The scandal of ex-New York Governor Eliot Spitzer seems a classic example of the Enneagram Trapdoor One. While the press and the public were trying to understand why a man in Spitzer’s position would do such a thing, the Enneagram personality types offered some penetrating insight. Helen Palmer seems to hit the nail right on the head in her 1991 book The Enneagram: Understanding Yourself and the Others In Your Life. Here’s the excerpt.
A One lives in a divided house. A critic lives in the upper story, and this critic is largely unaware of the tides of feeling that periodically flood the cellars of the house. If the tide of passion rises sharply, a One is likely to leak off unacceptable feelings by focusing on someone else's wrongdoing, or by getting drunk or drugged enough to put the internal critic to sleep. Binge drinking, episodal rages, or periods of intense sexual activity are ways in which a One can release the pressure that periodically builds from unacknowledged needs.

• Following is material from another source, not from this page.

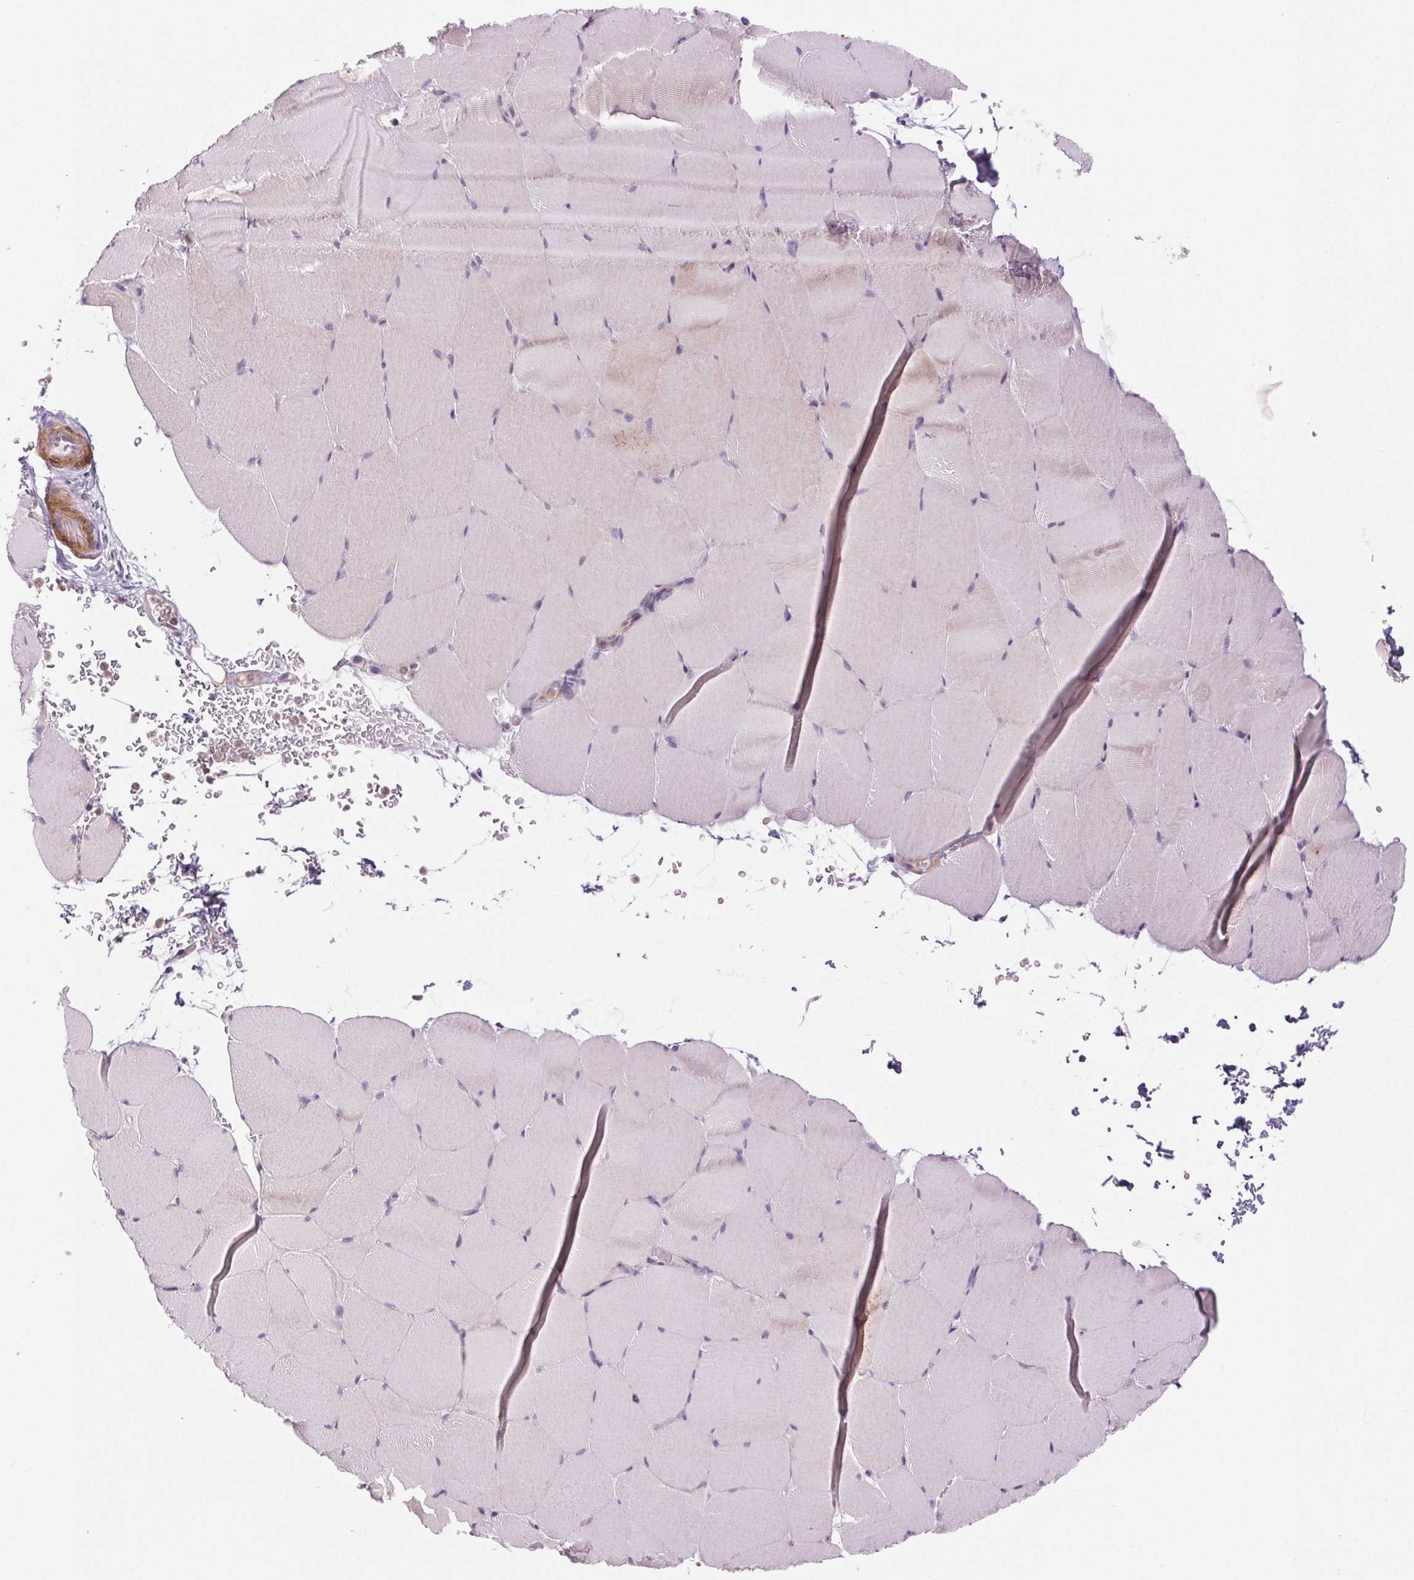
{"staining": {"intensity": "negative", "quantity": "none", "location": "none"}, "tissue": "skeletal muscle", "cell_type": "Myocytes", "image_type": "normal", "snomed": [{"axis": "morphology", "description": "Normal tissue, NOS"}, {"axis": "topography", "description": "Skeletal muscle"}], "caption": "Skeletal muscle stained for a protein using immunohistochemistry reveals no expression myocytes.", "gene": "HHLA2", "patient": {"sex": "female", "age": 37}}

The image of the divided house also applies to Perfectionists who develop a "trapdoor" relationship between the mental critic and the flood of feelings that get trapped in the basement of the unconscious. Trapdoor Ones are people who develop a double-life solution to the problem of living in a divided house. They develop two distinct temperaments, one for "where I'm known" and one for "far away." They are responsible and well respected where they are known, but become more relaxed and sexy in an environment away from family and friends. The trapdoor solution can be acted out in as innocent a way as going on a vacation to a place where there is anonymity and no responsibility, or it can be acted out in bizarre combinations, such as librarian/prostitute or missionary/thief.
I think the misconception people have of type one is that they want to be good. Experience tells me it's more about them having to be good even though they don't necessarily want to.
Imagine being raised in an enviroment where you're expected to be good. You're expected to know what's right and wrong and behave accordingly. If you don't, there will be consequences. It's not that you're rewarded for good behavior, it's simply that you're not punished if you behave correctly. It's not as if you can be good for awhile, get you're reward, then relax. It's more that you're expected to be good all the time. If you're not, then consequences are always a possibility.
This creates an everpresent internalized critic you carry around with you to make sure you behave correctly. Sometimes you wish it would just go away. However, unlike other people who seem to get away with not behaving, you always seem to end up in trouble if you don't behave appropriately.